Regex (ICU) for matching between parentheses


Looking for some regex which will create a capture group for words occurring within parentheses, ignoring the parentheses themselves. The regex must be either PCRE or ICU.

Input: ( lakshd asd___ asa1123 Name : _____)

Desired Output: Name

What I've tried:

\\((Name|name|NAME)\\)

(?<=\\()name|Name|NAME(?=\\))

\\(name|Name|NAME\\)


Solution

  • What I've tried:

    \\((Name|name|NAME)\\)
    (?<=\\()name|Name|NAME(?=\\))
    \\(name|Name|NAME\\)

    All these patterns look for name or Name or NAME that has a ( immediately before and ) right after, with difference being what is captured or returned as a match. To match some word inside parentheses, you need to use \([^()]* before the value you need to get, and [^()]*\) after it.

    Also, there is no point in extracting something you already know.

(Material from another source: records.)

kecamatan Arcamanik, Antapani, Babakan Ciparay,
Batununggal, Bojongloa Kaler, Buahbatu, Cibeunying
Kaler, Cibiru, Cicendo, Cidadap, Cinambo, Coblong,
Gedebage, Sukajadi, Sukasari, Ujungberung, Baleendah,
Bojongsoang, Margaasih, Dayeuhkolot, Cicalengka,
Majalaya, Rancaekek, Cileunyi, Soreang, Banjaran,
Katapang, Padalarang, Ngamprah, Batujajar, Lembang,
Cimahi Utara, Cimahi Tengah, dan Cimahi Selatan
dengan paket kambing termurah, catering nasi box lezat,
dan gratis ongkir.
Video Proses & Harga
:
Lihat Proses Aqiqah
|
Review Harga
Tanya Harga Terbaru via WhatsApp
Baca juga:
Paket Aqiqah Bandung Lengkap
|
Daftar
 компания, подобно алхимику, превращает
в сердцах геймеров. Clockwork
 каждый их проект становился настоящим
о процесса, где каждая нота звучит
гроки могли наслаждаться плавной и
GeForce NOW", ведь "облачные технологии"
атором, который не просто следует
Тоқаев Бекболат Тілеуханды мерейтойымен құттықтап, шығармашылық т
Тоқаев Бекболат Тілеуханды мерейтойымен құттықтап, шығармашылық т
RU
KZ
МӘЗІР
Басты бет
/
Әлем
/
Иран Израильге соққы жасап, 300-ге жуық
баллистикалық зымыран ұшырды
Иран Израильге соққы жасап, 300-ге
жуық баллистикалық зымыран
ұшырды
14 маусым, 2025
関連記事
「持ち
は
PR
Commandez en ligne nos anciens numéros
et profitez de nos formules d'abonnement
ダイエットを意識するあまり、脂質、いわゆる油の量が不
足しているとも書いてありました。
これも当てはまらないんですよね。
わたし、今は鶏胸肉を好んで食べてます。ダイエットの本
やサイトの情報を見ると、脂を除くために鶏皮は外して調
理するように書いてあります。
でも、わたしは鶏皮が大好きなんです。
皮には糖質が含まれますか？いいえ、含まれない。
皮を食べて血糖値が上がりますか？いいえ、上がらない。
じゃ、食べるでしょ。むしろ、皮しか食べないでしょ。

    So, if you plan to extract the last word from the parentheses, you may use

    > library(stringr)
    > s = "( lakshd  asd___ asa1123 Name : _____)"
    > res <- str_match(s, "(?i)\\([^()]*\\b([a-z]\\w*)\\b[^()]*\\)")
    > res[,2]
    [1] "Name"
    

    Note that str_match allows accessing captured values.

    The (?i)\\([^()]*\\b([a-z]\\w*)\\b[^()]*\\) pattern matches parentheses and the last whole word from it.